» TRY IT
Type the entries again, word for word.
SUPPLIED DATA START
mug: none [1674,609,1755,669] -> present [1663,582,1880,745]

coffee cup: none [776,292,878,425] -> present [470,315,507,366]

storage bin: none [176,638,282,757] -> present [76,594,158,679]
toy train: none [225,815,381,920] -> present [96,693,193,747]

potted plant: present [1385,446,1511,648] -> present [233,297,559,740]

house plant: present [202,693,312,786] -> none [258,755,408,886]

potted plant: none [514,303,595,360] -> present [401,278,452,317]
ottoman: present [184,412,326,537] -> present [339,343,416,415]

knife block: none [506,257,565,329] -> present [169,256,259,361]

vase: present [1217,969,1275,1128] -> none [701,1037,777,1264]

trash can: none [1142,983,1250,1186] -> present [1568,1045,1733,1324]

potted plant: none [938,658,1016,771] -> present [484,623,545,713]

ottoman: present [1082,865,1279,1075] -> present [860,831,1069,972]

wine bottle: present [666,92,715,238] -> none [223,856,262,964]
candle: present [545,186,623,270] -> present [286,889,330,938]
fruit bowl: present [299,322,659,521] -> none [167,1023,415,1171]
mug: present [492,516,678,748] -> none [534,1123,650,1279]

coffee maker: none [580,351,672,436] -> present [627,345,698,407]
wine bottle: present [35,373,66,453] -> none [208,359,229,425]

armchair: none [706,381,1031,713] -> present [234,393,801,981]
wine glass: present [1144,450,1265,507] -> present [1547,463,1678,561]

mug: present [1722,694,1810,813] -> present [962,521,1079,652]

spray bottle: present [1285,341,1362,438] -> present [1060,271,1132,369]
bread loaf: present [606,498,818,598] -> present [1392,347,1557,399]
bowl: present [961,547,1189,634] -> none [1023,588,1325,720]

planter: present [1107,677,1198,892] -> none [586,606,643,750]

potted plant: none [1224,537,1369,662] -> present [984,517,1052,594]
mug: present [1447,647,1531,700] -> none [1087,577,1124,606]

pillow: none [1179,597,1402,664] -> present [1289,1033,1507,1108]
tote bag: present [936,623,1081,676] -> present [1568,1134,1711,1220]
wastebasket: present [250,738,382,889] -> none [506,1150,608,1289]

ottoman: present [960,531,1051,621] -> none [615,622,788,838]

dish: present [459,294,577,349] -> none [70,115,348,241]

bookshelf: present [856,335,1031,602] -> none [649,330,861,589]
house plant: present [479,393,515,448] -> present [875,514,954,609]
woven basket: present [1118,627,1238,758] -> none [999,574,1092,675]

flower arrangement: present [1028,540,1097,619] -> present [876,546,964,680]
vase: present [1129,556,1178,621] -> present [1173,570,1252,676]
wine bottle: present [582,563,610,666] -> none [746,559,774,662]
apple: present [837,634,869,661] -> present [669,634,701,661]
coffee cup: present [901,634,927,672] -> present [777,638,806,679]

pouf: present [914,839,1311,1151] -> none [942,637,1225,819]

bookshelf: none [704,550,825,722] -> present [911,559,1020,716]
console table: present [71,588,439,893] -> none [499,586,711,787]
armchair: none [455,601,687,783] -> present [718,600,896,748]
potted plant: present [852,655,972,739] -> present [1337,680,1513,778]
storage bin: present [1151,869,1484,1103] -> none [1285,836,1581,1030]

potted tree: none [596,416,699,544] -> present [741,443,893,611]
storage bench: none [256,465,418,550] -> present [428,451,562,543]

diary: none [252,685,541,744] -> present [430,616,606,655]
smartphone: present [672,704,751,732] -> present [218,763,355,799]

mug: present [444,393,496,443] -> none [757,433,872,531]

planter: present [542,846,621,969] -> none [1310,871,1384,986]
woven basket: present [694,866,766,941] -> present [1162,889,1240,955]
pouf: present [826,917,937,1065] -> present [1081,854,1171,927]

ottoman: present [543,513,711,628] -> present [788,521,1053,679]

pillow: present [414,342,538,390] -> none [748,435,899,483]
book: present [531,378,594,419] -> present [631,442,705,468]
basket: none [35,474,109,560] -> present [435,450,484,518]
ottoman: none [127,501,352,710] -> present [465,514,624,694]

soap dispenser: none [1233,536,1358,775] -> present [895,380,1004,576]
SUPPLIED DATA END
» SOLVED EXERCISE
mug: none [1674,609,1755,669] -> present [1663,582,1880,745]

coffee cup: none [776,292,878,425] -> present [470,315,507,366]

storage bin: none [176,638,282,757] -> present [76,594,158,679]
toy train: none [225,815,381,920] -> present [96,693,193,747]

potted plant: present [1385,446,1511,648] -> present [233,297,559,740]

house plant: present [202,693,312,786] -> none [258,755,408,886]

potted plant: none [514,303,595,360] -> present [401,278,452,317]
ottoman: present [184,412,326,537] -> present [339,343,416,415]

knife block: none [506,257,565,329] -> present [169,256,259,361]

vase: present [1217,969,1275,1128] -> none [701,1037,777,1264]

trash can: none [1142,983,1250,1186] -> present [1568,1045,1733,1324]

potted plant: none [938,658,1016,771] -> present [484,623,545,713]

ottoman: present [1082,865,1279,1075] -> present [860,831,1069,972]

wine bottle: present [666,92,715,238] -> none [223,856,262,964]
candle: present [545,186,623,270] -> present [286,889,330,938]
fruit bowl: present [299,322,659,521] -> none [167,1023,415,1171]
mug: present [492,516,678,748] -> none [534,1123,650,1279]

coffee maker: none [580,351,672,436] -> present [627,345,698,407]
wine bottle: present [35,373,66,453] -> none [208,359,229,425]

armchair: none [706,381,1031,713] -> present [234,393,801,981]
wine glass: present [1144,450,1265,507] -> present [1547,463,1678,561]

mug: present [1722,694,1810,813] -> present [962,521,1079,652]

spray bottle: present [1285,341,1362,438] -> present [1060,271,1132,369]
bread loaf: present [606,498,818,598] -> present [1392,347,1557,399]
bowl: present [961,547,1189,634] -> none [1023,588,1325,720]

planter: present [1107,677,1198,892] -> none [586,606,643,750]

potted plant: none [1224,537,1369,662] -> present [984,517,1052,594]
mug: present [1447,647,1531,700] -> none [1087,577,1124,606]

pillow: none [1179,597,1402,664] -> present [1289,1033,1507,1108]
tote bag: present [936,623,1081,676] -> present [1568,1134,1711,1220]
wastebasket: present [250,738,382,889] -> none [506,1150,608,1289]

ottoman: present [960,531,1051,621] -> none [615,622,788,838]

dish: present [459,294,577,349] -> none [70,115,348,241]

bookshelf: present [856,335,1031,602] -> none [649,330,861,589]
house plant: present [479,393,515,448] -> present [875,514,954,609]
woven basket: present [1118,627,1238,758] -> none [999,574,1092,675]

flower arrangement: present [1028,540,1097,619] -> present [876,546,964,680]
vase: present [1129,556,1178,621] -> present [1173,570,1252,676]
wine bottle: present [582,563,610,666] -> none [746,559,774,662]
apple: present [837,634,869,661] -> present [669,634,701,661]
coffee cup: present [901,634,927,672] -> present [777,638,806,679]

pouf: present [914,839,1311,1151] -> none [942,637,1225,819]

bookshelf: none [704,550,825,722] -> present [911,559,1020,716]
console table: present [71,588,439,893] -> none [499,586,711,787]
armchair: none [455,601,687,783] -> present [718,600,896,748]
potted plant: present [852,655,972,739] -> present [1337,680,1513,778]
storage bin: present [1151,869,1484,1103] -> none [1285,836,1581,1030]

potted tree: none [596,416,699,544] -> present [741,443,893,611]
storage bench: none [256,465,418,550] -> present [428,451,562,543]

diary: none [252,685,541,744] -> present [430,616,606,655]
smartphone: present [672,704,751,732] -> present [218,763,355,799]

mug: present [444,393,496,443] -> none [757,433,872,531]

planter: present [542,846,621,969] -> none [1310,871,1384,986]
woven basket: present [694,866,766,941] -> present [1162,889,1240,955]
pouf: present [826,917,937,1065] -> present [1081,854,1171,927]

ottoman: present [543,513,711,628] -> present [788,521,1053,679]

pillow: present [414,342,538,390] -> none [748,435,899,483]
book: present [531,378,594,419] -> present [631,442,705,468]
basket: none [35,474,109,560] -> present [435,450,484,518]
ottoman: none [127,501,352,710] -> present [465,514,624,694]

soap dispenser: none [1233,536,1358,775] -> present [895,380,1004,576]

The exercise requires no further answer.